== SUPPLIED MATERIAL ==
┌──
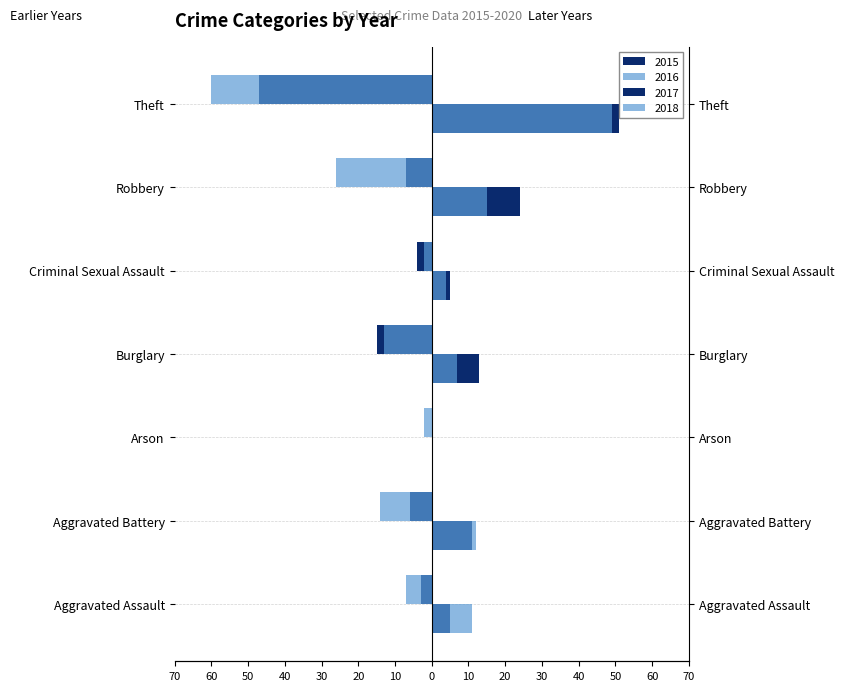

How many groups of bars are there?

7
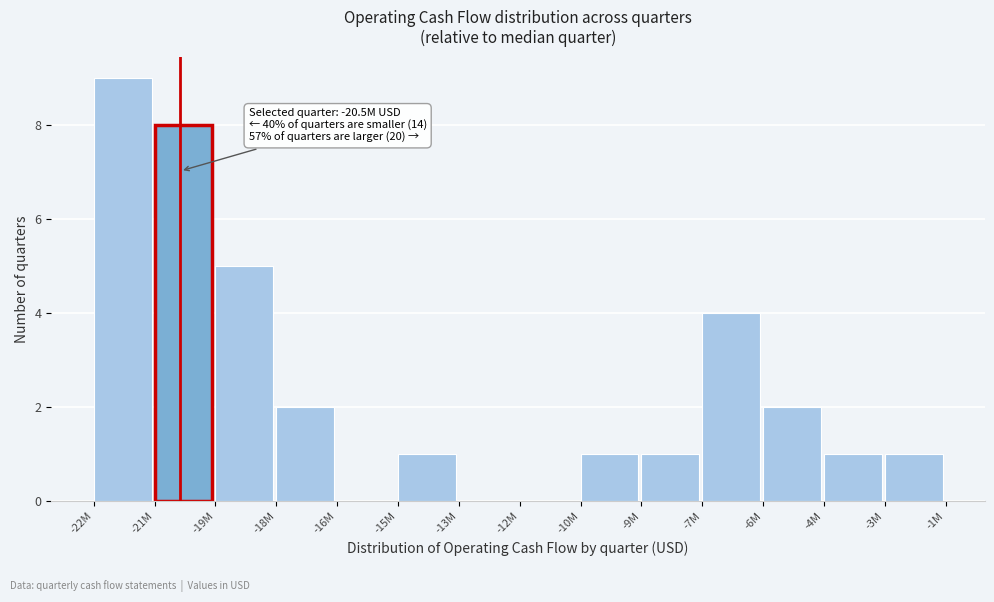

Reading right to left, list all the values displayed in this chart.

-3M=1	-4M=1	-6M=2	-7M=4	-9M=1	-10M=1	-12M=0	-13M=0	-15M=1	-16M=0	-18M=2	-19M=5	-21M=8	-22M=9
└──
┌──
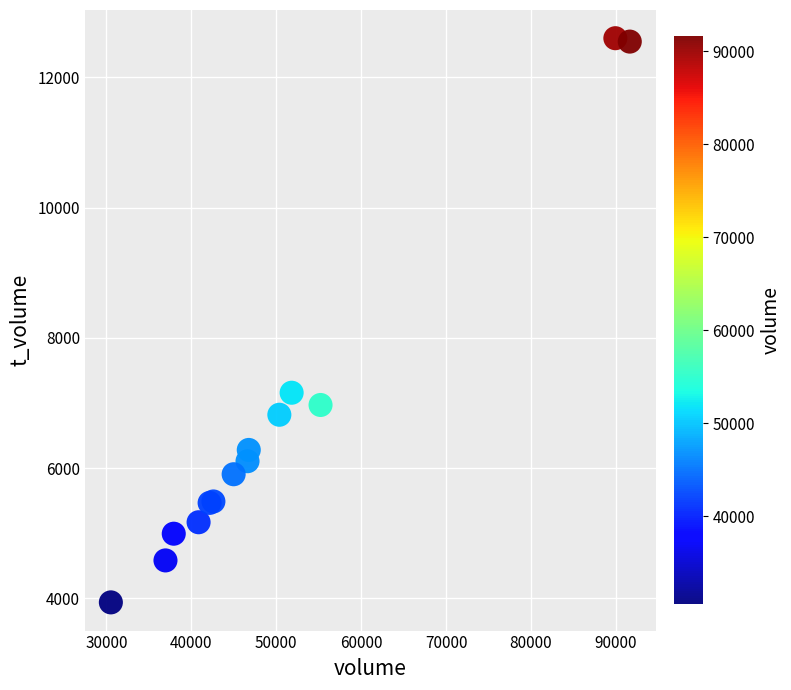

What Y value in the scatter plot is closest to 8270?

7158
└──
== YOUR OBJECTIVE ==
Can you transcribe the rows word for word, starting at the line with "How many groups of bars are there?" and ending at the line with "Reading right to", with both of those lines included and any pictures left out?

== EXERCISE RESPONSE ==
How many groups of bars are there?

7

Reading right to left, list all the values displayed in this chart.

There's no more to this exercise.